Horses that belonged to the presidents often achieved fame in their own right. The public was interested in knowing what horses and what style of carriage the president had. Zachary Taylor’s horse from the Mexican War, Old Whitey, accompanied him to Washington and enjoyed a pampered retirement on the White House grounds. Ulysses S. Grant, well known for his interest in horses, visited the White House stables daily. Cincinnati, Jeff Davis, and Egypt were three of the horses that had served with him during the Civil War and also traveled to the capital with the president. Newspapers and magazines fueled the public’s fascination with the president’s horses and carriages. An article from an 1887 issue of the Magazine of American History detailed the equestrian interests of the presidents and passed judgment on their abilities as horsemen. In 1902 Theodore Roosevelt and his horse Bleistein were featured in a full-page spread in the Washington Times, with photographs of the president and the jumper fearlessly going over a course at Chevy Chase.

Some of the earlier presidents were interested in horses for sport.

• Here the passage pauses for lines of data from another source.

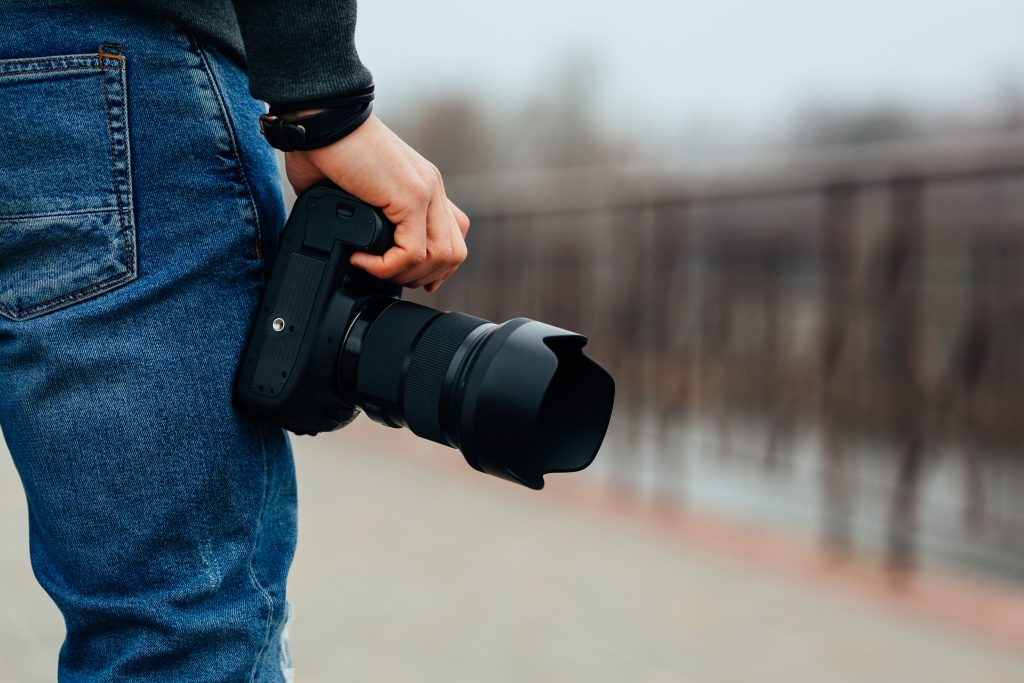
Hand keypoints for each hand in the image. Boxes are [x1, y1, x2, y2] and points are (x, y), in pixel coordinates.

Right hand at [284, 114, 469, 291]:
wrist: (319, 118)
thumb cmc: (324, 149)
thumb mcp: (355, 192)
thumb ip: (364, 219)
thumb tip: (350, 249)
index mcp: (423, 185)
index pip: (454, 235)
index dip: (436, 265)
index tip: (408, 276)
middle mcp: (431, 188)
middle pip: (455, 252)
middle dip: (424, 277)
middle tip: (388, 277)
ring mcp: (426, 191)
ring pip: (441, 257)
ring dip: (404, 275)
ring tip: (372, 269)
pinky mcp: (410, 196)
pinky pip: (412, 252)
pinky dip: (386, 267)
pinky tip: (361, 260)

George Washington, an avid foxhunter and a founding member of the Alexandria Jockey Club, was admired for his horsemanship. Thomas Jefferson also frequently attended horse races at the National Race Course, which was established at the new capital even before the White House was completed. Andrew Jackson was passionately involved in horse racing and even kept some racehorses at the White House stables for a time. 

Later presidents were more interested in pleasure riding. Theodore Roosevelt and his family frequently went out riding together. William Howard Taft was the first president to make the transition to automobiles, although he and many presidents after him kept horses for exercise. It was common for residents of Washington, D.C., to see the president riding down the street. Even after the White House stables were demolished, Warren G. Harding and Calvin Coolidge took up horseback riding in an effort to escape the pressures of the Oval Office. While John Kennedy was in office, a temporary stable was erected on the South Lawn for Macaroni, a pony given to his children by Lyndon Johnson. Most recently, Ronald Reagan and First Lady Nancy Reagan enjoyed horseback riding at their ranch in California.